Pintura Arq. Eduardo Moreira Santos, Lx (28.08.1904 - 23.04.1992)

quarta-feira, 1 de janeiro de 2014

Menina e Moça

Está naquela idade inquieta e duvidosa,
que não é dia claro e é já o alvorecer;
entreaberto botão, entrefechada rosa,
um pouco de menina e um pouco de mulher.

Às vezes recatada, outras estouvadinha,
casa no mesmo gesto a loucura e o pudor;
tem cousas de criança e modos de mocinha,
estuda o catecismo e lê versos de amor.

Outras vezes valsando, o seio lhe palpita,
de cansaço talvez, talvez de comoção.
Quando a boca vermelha os lábios abre e agita,
Não sei se pede um beijo ou faz uma oração.

Outras vezes beijando a boneca enfeitada,
olha furtivamente o primo que sorri;
e se corre parece, à brisa enamorada,
abrir as asas de um anjo e tranças de uma huri.

Quando a sala atravessa, é raro que não lance
os olhos para o espelho; e raro que ao deitar
não leia, um quarto de hora, as folhas de um romance
em que a dama conjugue o eterno verbo amar.

Tem na alcova em que dorme, e descansa de dia,
a cama da boneca ao pé do toucador;
quando sonha, repete, em santa companhia,
os livros do colégio e o nome de um doutor.

Alegra-se em ouvindo os compassos da orquestra;
e quando entra num baile, é já dama do tom;
compensa-lhe a modista os enfados da mestra;
tem respeito a Geslin, mas adora a Dazon.

Dos cuidados da vida o mais tristonho e acerbo
para ela é o estudo, excetuando-se talvez
a lição de sintaxe em que combina o verbo
to love, mas sorrindo ao professor de inglês.

Quantas vezes, porém, fitando o olhar no espaço,
parece acompanhar uma etérea visão;
quantas cruzando ao seio o delicado braço
comprime as pulsações do inquieto coração!
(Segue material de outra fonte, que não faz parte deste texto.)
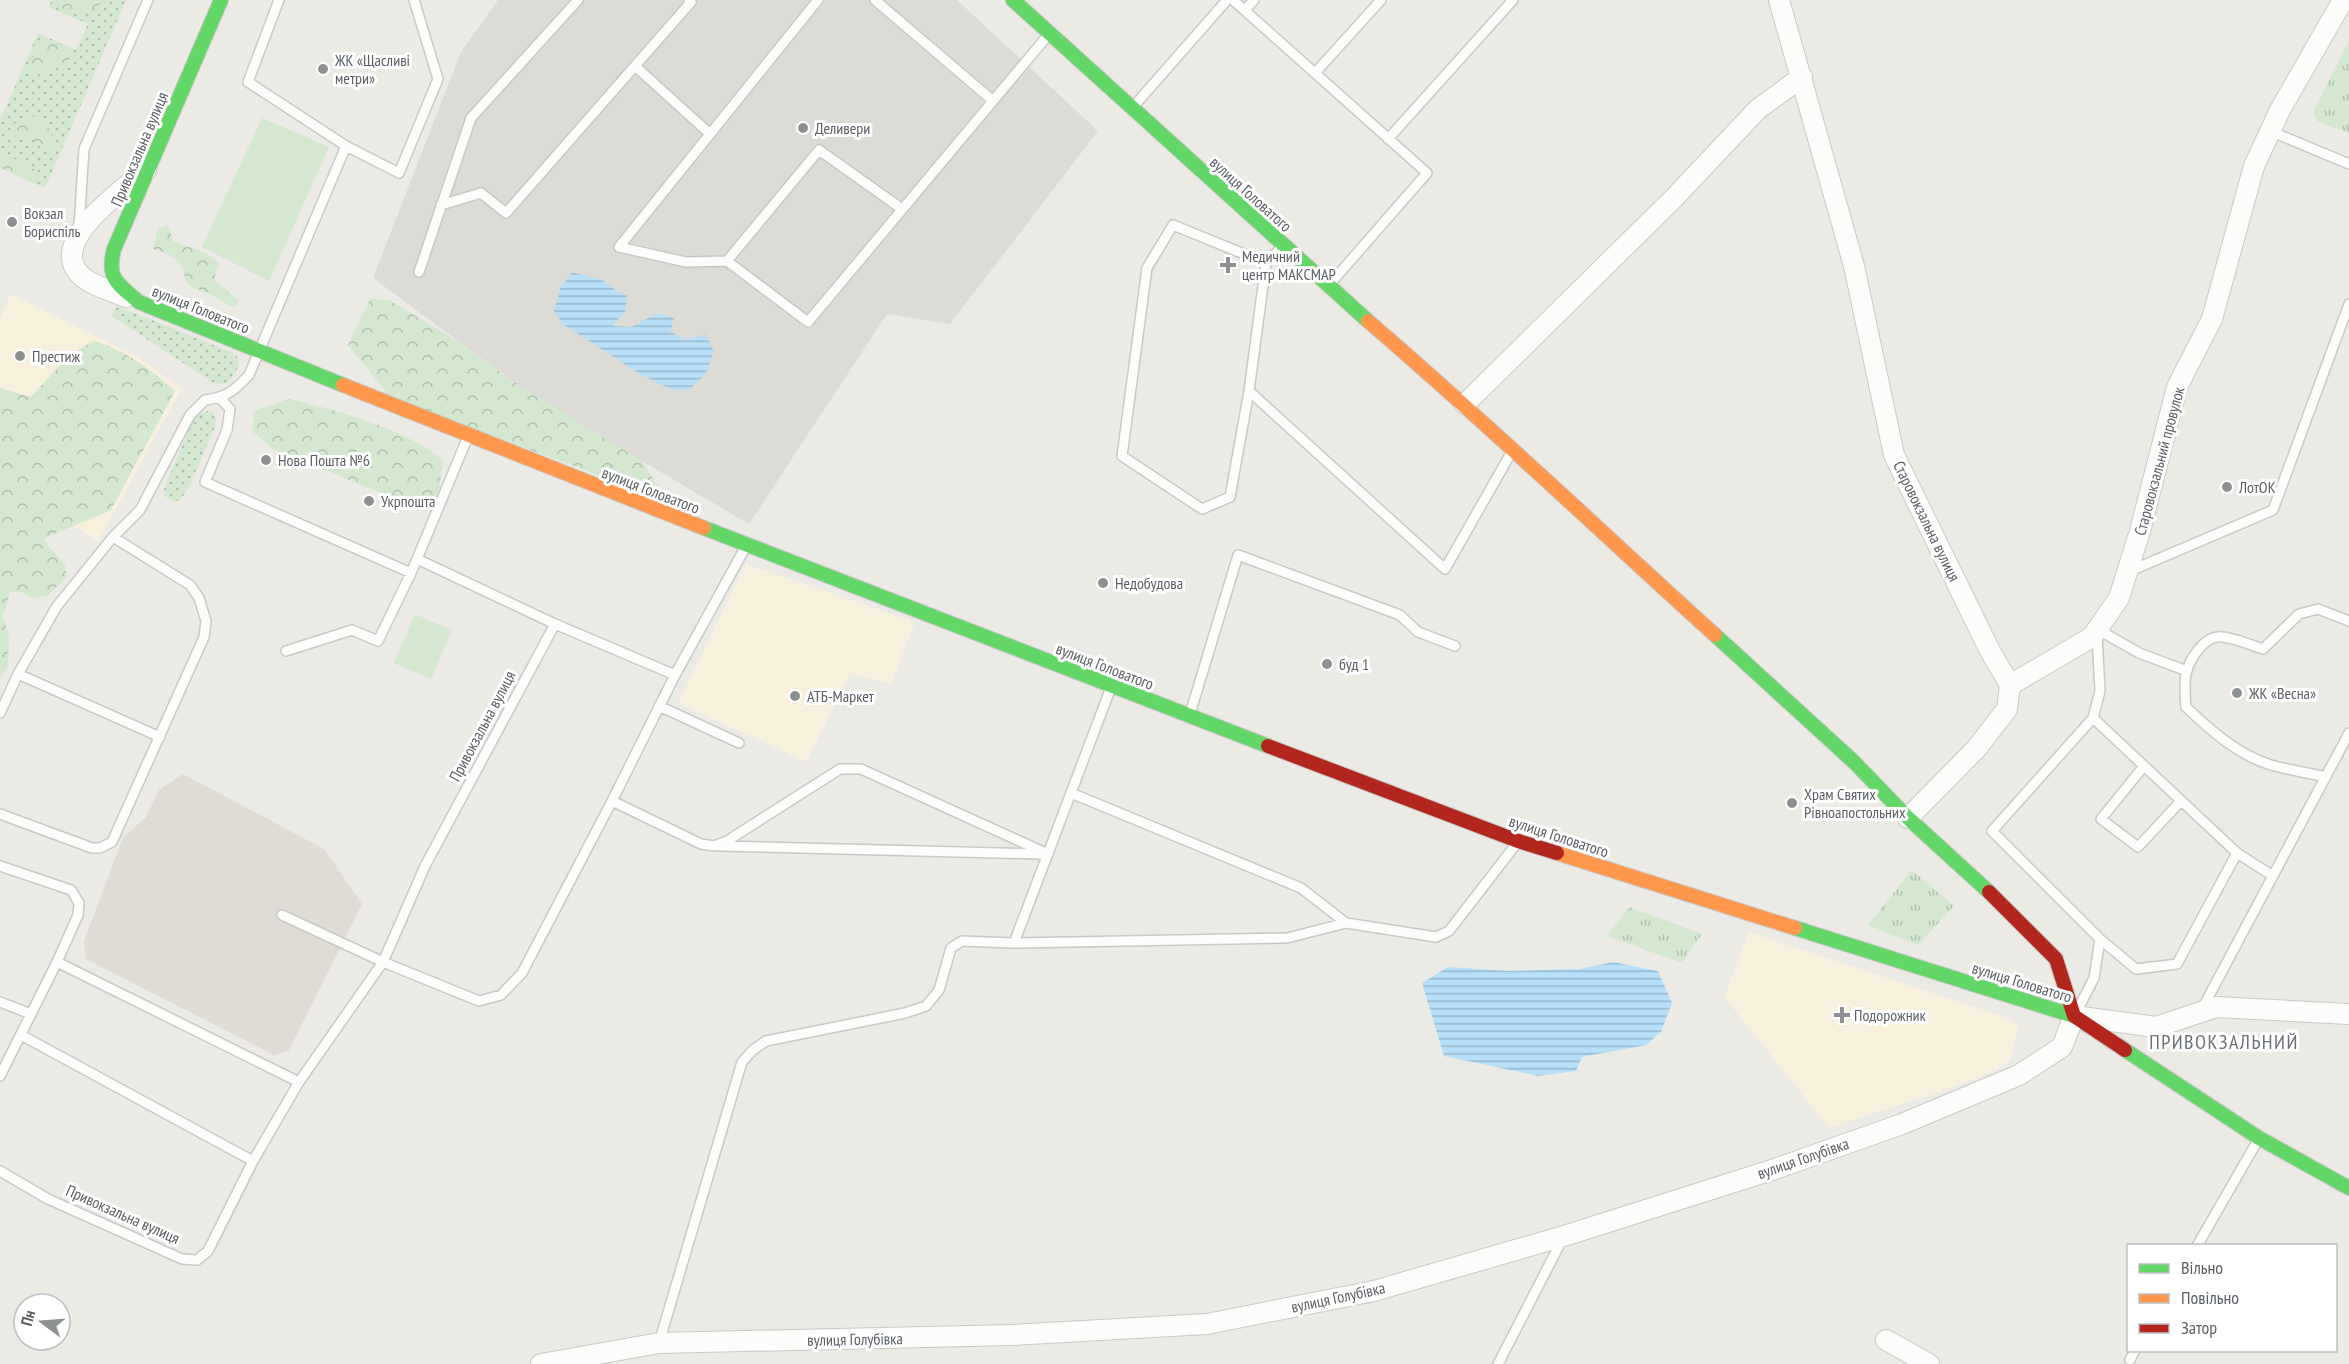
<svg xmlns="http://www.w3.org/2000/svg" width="2349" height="1364" font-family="'PT Sans Narrow',sans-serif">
<defs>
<pattern id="grass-dots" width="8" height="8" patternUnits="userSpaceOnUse" patternTransform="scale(1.5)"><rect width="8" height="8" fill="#d3e8cf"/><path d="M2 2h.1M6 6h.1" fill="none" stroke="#aebfac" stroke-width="1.8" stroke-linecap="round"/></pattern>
<pattern id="forest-crowns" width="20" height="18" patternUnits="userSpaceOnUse" patternTransform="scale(1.5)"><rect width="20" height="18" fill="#d3e8cf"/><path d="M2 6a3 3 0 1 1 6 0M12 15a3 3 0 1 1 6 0" fill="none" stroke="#aebfac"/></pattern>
<pattern id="park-tufts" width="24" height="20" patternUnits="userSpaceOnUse" patternTransform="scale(1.5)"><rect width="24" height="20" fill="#d3e8cf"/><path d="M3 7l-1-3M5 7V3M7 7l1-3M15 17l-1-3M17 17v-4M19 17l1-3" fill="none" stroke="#aebfac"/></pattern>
<pattern id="water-rules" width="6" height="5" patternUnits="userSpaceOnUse" patternTransform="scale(1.5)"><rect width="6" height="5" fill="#b7dff7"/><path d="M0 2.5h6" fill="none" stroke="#98b8cc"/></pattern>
</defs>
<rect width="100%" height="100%" fill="#ebeae5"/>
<path fill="#f6f0dd" d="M11,294L134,355L182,388L98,542L0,476V318Z
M746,564L915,622L891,684L850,674L806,762L678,703Z
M1749,932L2013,1020L2018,1028L2010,1061L1994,1071L1937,1093L1829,1128L1724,997Z"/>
<path fill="#dcdbd6" d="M498,0H957L1098,131L950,324L887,314L749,524L538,400L373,278L461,52Z"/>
<path fill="#dedcd5" d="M183,774L324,849L362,904L289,1050L274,1055L86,959L84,941L123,838L146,817L159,790Z"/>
<path fill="url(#grass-dots)" d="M52,0H126L45,188L0,168V121L38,33L76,50L88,24L49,7Z
M117,306L236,354C242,366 235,375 227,383L219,384L212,382L112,316Z
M207,411L213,413L216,419L215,427L187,491L179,501H172L165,496L164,489L193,420L199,414Z"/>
<path fill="url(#forest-crowns)" d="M53,0H102L97,7L84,14L54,6Z
M48,40L58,45L72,57C63,66 40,80 29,72C32,58 34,46 48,40Z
M33,116H41C44,119 56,142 57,146L52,151L31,139L10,135L11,125Z
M0,153C9,155 33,167 40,173V180L35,184L0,168Z
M168,225L173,241L206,253L219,263L214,280L239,301L235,307H232L207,292L195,289L187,283L180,263L168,254L153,249L158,228Z
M370,299L389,300L457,341L509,379L642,461L658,487L622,484L392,399L348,345Z
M95,341C124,350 152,370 175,391L111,510L43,539L65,565L67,576L48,596L32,598L21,592H10L3,617L9,636L8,666L0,679V388L31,397C50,377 69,351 95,341Z
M289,399C331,408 414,432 443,461L439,491L428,507L413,506L273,449L253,432L254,411Z"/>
<path fill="url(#park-tufts)" d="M2349,41V133L2318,122L2313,112Z
M1912,870L1954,906L1918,945L1868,925Z
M1629,907L1702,934L1682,963L1607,936Z"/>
<path fill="#d3e8cf" d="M262,118L329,147L269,281L202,247Z
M415,614L452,630L431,679L394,663Z"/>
<path fill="url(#water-rules)" d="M572,272L602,280L618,292L627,295L626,310L612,326L631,327L658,313L674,318L670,332L687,340L705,334L714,351L706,374L689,390L670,389L640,374L564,325L554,311L560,289Z
M1613,962L1658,971L1672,1003L1661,1032L1646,1045L1582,1057L1576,1071L1538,1076L1444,1056L1422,983L1448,967L1510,971L1579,969Z"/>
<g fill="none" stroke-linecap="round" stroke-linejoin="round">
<g stroke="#c8c8c7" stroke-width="12">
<path id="lane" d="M279,0L248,82L346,146L399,173L438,79L414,0
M818,0L619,247L686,262L727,261L808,322L1049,34
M875,0L992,100
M1233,0L1427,173L1330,284
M1245,10L1254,0
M635,66L710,134
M1315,73L1381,0
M1134,106L1227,0
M2270,131L2349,164
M1388,139L1513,0
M441,205L481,193L506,213L691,2L689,0
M79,227L84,149L148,0
M1282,247L1266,263L1249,391L1445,569L1511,453
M727,261L819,150L902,209
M419,272L471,118L578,0
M1249,391L1230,497L1202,509L1122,456L1147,268L1173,225L1266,263
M220,398L230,409L227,430L205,482L411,573L417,559
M467,439L417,559L555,624
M745,548L675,675L612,801L701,844L714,846L727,841L840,769H861L1048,854
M2130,571L2273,510L2349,304
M2097,629L2139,653L2187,671
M286,651L352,630L378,641L411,573
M18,674L160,737
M659,706L739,743
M0,713L18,674L57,606L113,537L140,510L190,415L205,400C227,397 234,391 249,375L346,146
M1190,714L1238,555L1400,615L1418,632L1455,646
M2093,718L2237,853
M2144,766L2101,819L2138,847L2181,801
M2326,777C2308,773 2289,770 2271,765C2238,755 2210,730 2186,707C2185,696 2184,685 2186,674C2189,660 2205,634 2222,637C2236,638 2250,645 2263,649L2299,614L2318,609L2349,621
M1071,793L1301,888L1346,923L1436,937L1449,931L1517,843
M612,801L522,973L501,995L479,1001L383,962L425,866L555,624L675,675
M0,814L92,848H100L112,842L204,637L206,621L199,598L190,585L113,537
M720,846L1042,854
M0,866L71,890L79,903L78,915L57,962
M2100,939L2136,969L2177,964L2237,853L2273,876
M1014,943L1110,690
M0,1002L31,1014
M2078,1009L2094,978L2100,939L1992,831L2093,718L2100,691L2097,634
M2202,1009L2349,733
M21,1035L253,1161
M0,1076L57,962L299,1082
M0,1171L48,1199L182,1259L197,1260L208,1251L253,1161L299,1082L383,962L282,915
M2197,1246L2258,1140
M659,1343L742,1062L753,1050L766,1041L905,1013L926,1006L939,990L951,948L962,941L1014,943L1287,938L1346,923
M2130,1360L2135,1350
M1498,1364L1563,1238"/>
</g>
<g stroke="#c8c8c7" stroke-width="22">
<path id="street" d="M1779,0L1854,266L1894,455L1990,651L2010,685L2007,709L1976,749L1908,818
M126,297C111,290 83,284 75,268C57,235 124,189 146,170
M1465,404L1674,198L1758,109L1802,77
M2010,685L2092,637L2119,598L2140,531L2177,387L2212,319L2254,166L2280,110L2343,0
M1886,1340L1929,1364
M541,1364L659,1343L1012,1335L1207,1324L1374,1291L1564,1236L1775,1169L1902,1124L2019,1075L2062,1047L2074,1016L2156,1027L2216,1007L2349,1014"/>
</g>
<g stroke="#c7c7c6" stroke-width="16">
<path id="fast" d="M221,0L114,249C106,279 118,284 139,302L343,385
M1013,0L1368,321
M704,528L1268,746
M1715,635L1854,762L1908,818L1989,892
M1795,928L2074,1016
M2125,1050L2259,1138L2349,1188"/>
</g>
<g stroke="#c7c7c6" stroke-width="16">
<path id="slow" d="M1368,321C1487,423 1599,530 1715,635
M343,385L704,528
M1557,853L1795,928"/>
</g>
<g stroke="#c7c7c6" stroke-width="16">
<path id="jam" d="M1268,746L1518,841L1557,853
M1989,892L2056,959L2074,1016L2125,1050"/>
</g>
<use href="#lane" stroke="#fcfcfb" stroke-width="9"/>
<use href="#street" stroke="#fcfcfb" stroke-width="20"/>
<use href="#fast" stroke="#63d668" stroke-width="14"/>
<use href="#slow" stroke="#ff974d" stroke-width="14"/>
<use href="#jam" stroke="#b3261e" stroke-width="14"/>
</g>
<g fill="#8d9091" stroke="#fff" stroke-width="2">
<circle cx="323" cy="69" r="6"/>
<circle cx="803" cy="128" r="6"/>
<circle cx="12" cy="222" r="6"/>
<path d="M1225 256h6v6h6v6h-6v6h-6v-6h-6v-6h6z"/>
<circle cx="20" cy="356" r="6"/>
<circle cx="266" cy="460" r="6"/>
<circle cx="2227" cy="487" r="6"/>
<circle cx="369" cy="501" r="6"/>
<circle cx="1103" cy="583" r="6"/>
<circle cx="1327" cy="664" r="6"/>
<circle cx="2237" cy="693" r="6"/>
<circle cx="795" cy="696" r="6"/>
<circle cx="1792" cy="803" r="6"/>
<path d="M1839 1006h6v6h6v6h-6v6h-6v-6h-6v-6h6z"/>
</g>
<g text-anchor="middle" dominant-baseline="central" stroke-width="6" stroke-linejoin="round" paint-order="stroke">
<g font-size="16" fill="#5a5f64" stroke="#fff" text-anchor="start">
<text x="335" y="60">ЖК «Щасливі<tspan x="335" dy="18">метри»</tspan></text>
<text x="815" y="128">Деливери</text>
<text x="24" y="213">Вокзал<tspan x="24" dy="18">Бориспіль</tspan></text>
<text x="1242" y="256">Медичний<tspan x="1242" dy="18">центр МАКСМАР</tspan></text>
<text x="32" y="356">Престиж</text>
<text x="278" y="460">Нова Пошта №6</text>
<text x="2239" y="487">ЛотОК</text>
<text x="381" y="501">Укрпошта</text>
<text x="1115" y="583">Недобудова</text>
<text x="1339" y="664">буд 1</text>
<text x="2249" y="693">ЖК «Весна»</text>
<text x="807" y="696">АТБ-Маркет</text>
<text x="1804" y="794">Храм Святих<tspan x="1804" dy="18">Рівноапостольних</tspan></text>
<text x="1854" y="1015">Подорожник</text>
</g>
<g font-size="16" fill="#5a5f64" stroke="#fff">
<text transform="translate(139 149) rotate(-67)">Привокзальна вулиця</text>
<text transform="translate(1251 194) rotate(42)">вулиця Головатого</text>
<text transform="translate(201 309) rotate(22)">вулиця Головатого</text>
<text transform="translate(2159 461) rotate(-75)">Старовокзальний провулок</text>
<text transform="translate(651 490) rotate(21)">вулиця Головатого</text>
<text transform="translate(1927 521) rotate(64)">Старовокзальна вулиця</text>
<text transform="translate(1105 666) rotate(21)">вулиця Головатого</text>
<text transform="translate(482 726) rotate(-62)">Привокзальна вулиця</text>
<text transform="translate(1559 836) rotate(18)">вулиця Головатого</text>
<text transform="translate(2022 982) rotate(17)">вулиця Головатого</text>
<text transform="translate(1803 1158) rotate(-19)">вулиця Голубівка</text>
<text transform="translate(123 1214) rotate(24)">Привокзальна вулиця</text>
<text transform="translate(1338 1297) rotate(-12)">вулиця Голубівка</text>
<text transform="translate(855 1339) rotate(-1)">вулиця Голубівка</text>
</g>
<g font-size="20" letter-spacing="1.5" fill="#6b7176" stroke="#fff">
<text x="2224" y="1042">ПРИВОКЗАЛЬНИЙ</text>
</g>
</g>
<rect x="2127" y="1244" width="210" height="108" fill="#ffffff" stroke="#bdbfc1" stroke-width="1.5"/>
<rect x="2139" y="1264" width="30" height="9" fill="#63d668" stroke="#bdbfc1" stroke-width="1.5"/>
<text x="2181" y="1274" font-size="18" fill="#5a5f64">Вільно</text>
<rect x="2139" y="1294" width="30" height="9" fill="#ff974d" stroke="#bdbfc1" stroke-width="1.5"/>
<text x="2181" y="1304" font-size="18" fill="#5a5f64">Повільно</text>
<rect x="2139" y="1324" width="30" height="9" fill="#b3261e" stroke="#bdbfc1" stroke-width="1.5"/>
<text x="2181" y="1334" font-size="18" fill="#5a5f64">Затор</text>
<g transform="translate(42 1322) rotate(286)"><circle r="28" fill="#ffffff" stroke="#bdbfc1" stroke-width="1.5"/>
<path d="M0-4.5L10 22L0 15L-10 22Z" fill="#8d9091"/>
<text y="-9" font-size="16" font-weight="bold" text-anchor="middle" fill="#5a5f64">Пн</text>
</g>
</svg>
Ah! Se nesse momento, alucinado, fores
cair-lhe aos pés, confiar-lhe uma esperança vã,
hás de vê-la zombar de teus tristes amores,
rir da tua aventura e contá-la à mamã.

É que esta criatura, adorável, divina,
nem se pode explicar, nem se pode entender:
procura-se a mulher e encontra-se a menina,
quer-se ver a menina e encontra-se a mulher!